Collected data lines
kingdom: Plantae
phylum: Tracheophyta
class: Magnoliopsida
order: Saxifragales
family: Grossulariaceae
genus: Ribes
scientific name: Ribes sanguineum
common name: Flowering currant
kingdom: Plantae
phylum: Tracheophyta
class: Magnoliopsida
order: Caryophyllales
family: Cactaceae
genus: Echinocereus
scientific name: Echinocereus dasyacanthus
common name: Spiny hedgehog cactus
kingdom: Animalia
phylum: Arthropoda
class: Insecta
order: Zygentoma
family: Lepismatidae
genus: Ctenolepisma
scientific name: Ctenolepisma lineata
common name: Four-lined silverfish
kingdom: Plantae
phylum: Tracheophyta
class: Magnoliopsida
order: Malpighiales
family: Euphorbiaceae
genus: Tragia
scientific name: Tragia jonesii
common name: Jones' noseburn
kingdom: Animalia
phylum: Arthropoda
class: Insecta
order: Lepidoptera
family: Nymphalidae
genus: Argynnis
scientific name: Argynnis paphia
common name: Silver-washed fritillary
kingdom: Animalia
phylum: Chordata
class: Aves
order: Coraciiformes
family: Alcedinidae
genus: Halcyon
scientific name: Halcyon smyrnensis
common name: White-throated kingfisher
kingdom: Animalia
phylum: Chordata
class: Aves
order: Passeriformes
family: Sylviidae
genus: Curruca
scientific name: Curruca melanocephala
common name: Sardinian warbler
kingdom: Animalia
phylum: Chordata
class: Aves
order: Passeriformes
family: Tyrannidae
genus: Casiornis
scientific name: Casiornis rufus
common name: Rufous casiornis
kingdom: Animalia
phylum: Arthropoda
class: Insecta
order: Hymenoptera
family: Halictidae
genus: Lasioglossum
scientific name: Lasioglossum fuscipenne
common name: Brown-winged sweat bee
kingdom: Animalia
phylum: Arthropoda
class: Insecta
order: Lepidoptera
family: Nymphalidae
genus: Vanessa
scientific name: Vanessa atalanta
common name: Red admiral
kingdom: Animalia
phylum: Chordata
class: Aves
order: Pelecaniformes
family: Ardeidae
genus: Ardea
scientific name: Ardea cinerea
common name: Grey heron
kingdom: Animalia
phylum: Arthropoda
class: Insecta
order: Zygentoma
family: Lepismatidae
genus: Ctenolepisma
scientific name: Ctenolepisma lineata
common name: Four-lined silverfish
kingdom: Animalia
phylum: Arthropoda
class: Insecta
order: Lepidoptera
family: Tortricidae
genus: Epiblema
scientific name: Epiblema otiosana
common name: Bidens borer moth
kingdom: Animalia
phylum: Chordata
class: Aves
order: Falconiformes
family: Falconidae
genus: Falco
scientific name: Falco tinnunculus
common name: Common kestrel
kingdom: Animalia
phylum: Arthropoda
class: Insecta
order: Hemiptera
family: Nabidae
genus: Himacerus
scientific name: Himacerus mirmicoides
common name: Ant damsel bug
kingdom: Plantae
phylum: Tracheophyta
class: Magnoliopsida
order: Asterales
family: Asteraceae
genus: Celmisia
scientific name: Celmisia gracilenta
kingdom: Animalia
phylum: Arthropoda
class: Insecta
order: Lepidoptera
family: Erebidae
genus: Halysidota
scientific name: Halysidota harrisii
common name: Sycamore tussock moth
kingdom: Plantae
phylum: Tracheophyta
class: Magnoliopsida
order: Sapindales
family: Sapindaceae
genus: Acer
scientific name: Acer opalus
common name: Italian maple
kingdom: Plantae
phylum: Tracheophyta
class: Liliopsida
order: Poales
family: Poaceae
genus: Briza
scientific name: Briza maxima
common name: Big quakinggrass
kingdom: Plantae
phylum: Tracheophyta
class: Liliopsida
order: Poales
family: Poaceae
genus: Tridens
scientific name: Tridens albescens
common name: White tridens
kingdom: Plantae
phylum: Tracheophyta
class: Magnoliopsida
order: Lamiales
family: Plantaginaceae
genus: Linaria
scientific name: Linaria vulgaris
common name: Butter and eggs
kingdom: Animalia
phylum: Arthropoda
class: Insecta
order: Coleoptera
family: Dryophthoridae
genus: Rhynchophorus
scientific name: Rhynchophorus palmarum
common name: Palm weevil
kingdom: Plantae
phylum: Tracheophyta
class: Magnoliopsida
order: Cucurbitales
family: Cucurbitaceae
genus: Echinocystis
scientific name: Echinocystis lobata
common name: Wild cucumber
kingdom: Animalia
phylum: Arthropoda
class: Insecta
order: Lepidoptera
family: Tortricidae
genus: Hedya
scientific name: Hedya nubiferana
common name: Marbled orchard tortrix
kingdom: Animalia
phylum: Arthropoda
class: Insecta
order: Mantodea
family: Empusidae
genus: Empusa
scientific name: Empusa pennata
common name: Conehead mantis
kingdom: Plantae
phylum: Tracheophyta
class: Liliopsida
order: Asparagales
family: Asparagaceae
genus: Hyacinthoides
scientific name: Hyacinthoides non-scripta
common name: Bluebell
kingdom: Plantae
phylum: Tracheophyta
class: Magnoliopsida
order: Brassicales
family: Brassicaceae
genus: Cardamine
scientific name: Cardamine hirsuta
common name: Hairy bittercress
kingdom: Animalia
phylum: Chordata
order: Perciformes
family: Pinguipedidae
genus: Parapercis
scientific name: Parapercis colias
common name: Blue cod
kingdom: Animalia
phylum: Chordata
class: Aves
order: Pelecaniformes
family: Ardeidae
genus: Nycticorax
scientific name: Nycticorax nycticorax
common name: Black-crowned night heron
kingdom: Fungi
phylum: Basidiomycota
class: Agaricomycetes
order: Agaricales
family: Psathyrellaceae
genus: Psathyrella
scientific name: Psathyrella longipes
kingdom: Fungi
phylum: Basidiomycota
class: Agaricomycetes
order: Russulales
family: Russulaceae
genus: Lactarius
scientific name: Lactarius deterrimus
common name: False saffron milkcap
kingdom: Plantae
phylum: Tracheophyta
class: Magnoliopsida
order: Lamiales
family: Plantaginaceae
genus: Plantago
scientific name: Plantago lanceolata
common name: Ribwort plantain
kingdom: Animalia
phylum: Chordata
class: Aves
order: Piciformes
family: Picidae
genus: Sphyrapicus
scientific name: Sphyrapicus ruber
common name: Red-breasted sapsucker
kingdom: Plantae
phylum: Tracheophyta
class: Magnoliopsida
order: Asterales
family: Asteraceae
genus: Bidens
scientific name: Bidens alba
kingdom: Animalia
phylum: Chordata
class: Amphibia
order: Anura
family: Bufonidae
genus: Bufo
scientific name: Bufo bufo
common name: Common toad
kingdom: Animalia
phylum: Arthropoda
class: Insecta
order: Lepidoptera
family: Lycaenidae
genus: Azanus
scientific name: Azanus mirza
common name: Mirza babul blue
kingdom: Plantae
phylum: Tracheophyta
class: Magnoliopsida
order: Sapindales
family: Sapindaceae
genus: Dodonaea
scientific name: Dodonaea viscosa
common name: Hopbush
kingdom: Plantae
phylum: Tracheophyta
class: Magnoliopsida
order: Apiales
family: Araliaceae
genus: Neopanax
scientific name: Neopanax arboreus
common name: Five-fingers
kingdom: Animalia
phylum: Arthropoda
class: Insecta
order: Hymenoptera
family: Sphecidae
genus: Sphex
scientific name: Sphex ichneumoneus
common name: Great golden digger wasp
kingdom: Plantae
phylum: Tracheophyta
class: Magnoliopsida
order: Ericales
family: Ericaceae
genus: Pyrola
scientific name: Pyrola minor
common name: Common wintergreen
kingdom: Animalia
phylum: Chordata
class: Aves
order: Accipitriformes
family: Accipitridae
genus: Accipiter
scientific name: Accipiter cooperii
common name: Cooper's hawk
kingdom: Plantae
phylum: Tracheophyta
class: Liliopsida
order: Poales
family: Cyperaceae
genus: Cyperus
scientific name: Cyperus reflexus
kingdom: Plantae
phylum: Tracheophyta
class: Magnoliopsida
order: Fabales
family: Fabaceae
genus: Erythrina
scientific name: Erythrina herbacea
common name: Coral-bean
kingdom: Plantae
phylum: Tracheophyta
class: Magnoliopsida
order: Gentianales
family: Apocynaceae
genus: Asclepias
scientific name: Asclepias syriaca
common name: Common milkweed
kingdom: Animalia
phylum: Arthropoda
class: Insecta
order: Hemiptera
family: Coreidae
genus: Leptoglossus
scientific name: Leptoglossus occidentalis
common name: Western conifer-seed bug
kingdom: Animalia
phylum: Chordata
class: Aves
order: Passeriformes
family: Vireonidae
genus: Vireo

The task
Write out the lines word for word, from the first one through the line holding "common name: Red admiral", both ends included.

Response to the task
kingdom: Plantae
phylum: Tracheophyta
class: Magnoliopsida
order: Saxifragales
family: Grossulariaceae
genus: Ribes
scientific name: Ribes sanguineum
common name: Flowering currant
kingdom: Plantae
phylum: Tracheophyta
class: Magnoliopsida
order: Caryophyllales
family: Cactaceae
genus: Echinocereus
scientific name: Echinocereus dasyacanthus
common name: Spiny hedgehog cactus
kingdom: Animalia
phylum: Arthropoda
class: Insecta
order: Zygentoma
family: Lepismatidae
genus: Ctenolepisma
scientific name: Ctenolepisma lineata
common name: Four-lined silverfish
kingdom: Plantae
phylum: Tracheophyta
class: Magnoliopsida
order: Malpighiales
family: Euphorbiaceae
genus: Tragia
scientific name: Tragia jonesii
common name: Jones' noseburn
kingdom: Animalia
phylum: Arthropoda
class: Insecta
order: Lepidoptera
family: Nymphalidae
genus: Argynnis
scientific name: Argynnis paphia
common name: Silver-washed fritillary
kingdom: Animalia
phylum: Chordata
class: Aves
order: Coraciiformes
family: Alcedinidae
genus: Halcyon
scientific name: Halcyon smyrnensis
common name: White-throated kingfisher
kingdom: Animalia
phylum: Chordata
class: Aves
order: Passeriformes
family: Sylviidae
genus: Curruca
scientific name: Curruca melanocephala
common name: Sardinian warbler
kingdom: Animalia
phylum: Chordata
class: Aves
order: Passeriformes
family: Tyrannidae
genus: Casiornis
scientific name: Casiornis rufus
common name: Rufous casiornis
kingdom: Animalia
phylum: Arthropoda
class: Insecta
order: Hymenoptera
family: Halictidae
genus: Lasioglossum
scientific name: Lasioglossum fuscipenne
common name: Brown-winged sweat bee
kingdom: Animalia
phylum: Arthropoda
class: Insecta
order: Lepidoptera
family: Nymphalidae
genus: Vanessa
scientific name: Vanessa atalanta
common name: Red admiral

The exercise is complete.